Mar 12 16:00:14 app1-tf1 systemd[1]: Failed to start pyFF Metadata processing.
Mar 12 16:00:14 app1-tf1 systemd[1]: pyff-metadata.service: Consumed 1.052s CPU time.

But apparently for the wring reason (pyff was still trying to interpret the xml).

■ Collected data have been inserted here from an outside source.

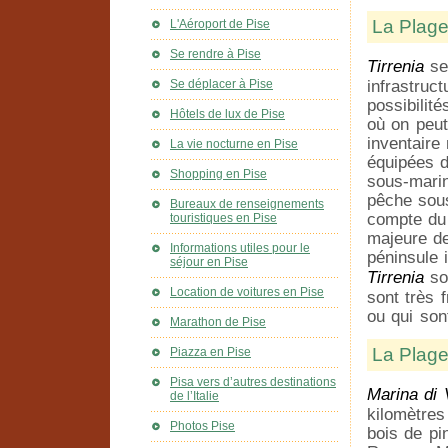
La Plage
L'Aéroport de Pise
Se rendre à Pise
Tirrenia
sem
Se déplacer à Pise
infrastruc
possibilit
Hôtels de lux de Pise
où on peut
inventaire
La vie nocturne en Pise
équipées d
Shopping en Pise
sous-marin
pêche sous
Bureaux de renseignements
compte du f
touristiques en Pise
majeure de
Informations utiles pour le
péninsule 
séjour en Pise
Tirrenia
son
Location de voitures en Pise
sont très 
ou qui son
Marathon de Pise
La Plage
Piazza en Pise
Pisa vers d’autres destinations
Marina di 
de l’Italie
kilomètres
Photos Pise
bois de pi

mrvanes commented 8 months ago

Can't reproduce on --container deploy of pyff locally?

baszoetekouw commented 8 months ago

At the moment the upstream server is back up again, so that's to be expected. Does it also fail correctly if the upstream server times out?

mrvanes commented 8 months ago

I extended the tests and still can't reproduce with ConnectTimeoutError nor NewConnectionError (refused) exceptions?

baszoetekouw commented 7 months ago

Ok, let's leave it for now, and see if this error ever resurfaces...
I want to get rid of pyff anyway, as it is extremely wasteful with memory; should be easily replaceable by a shell script.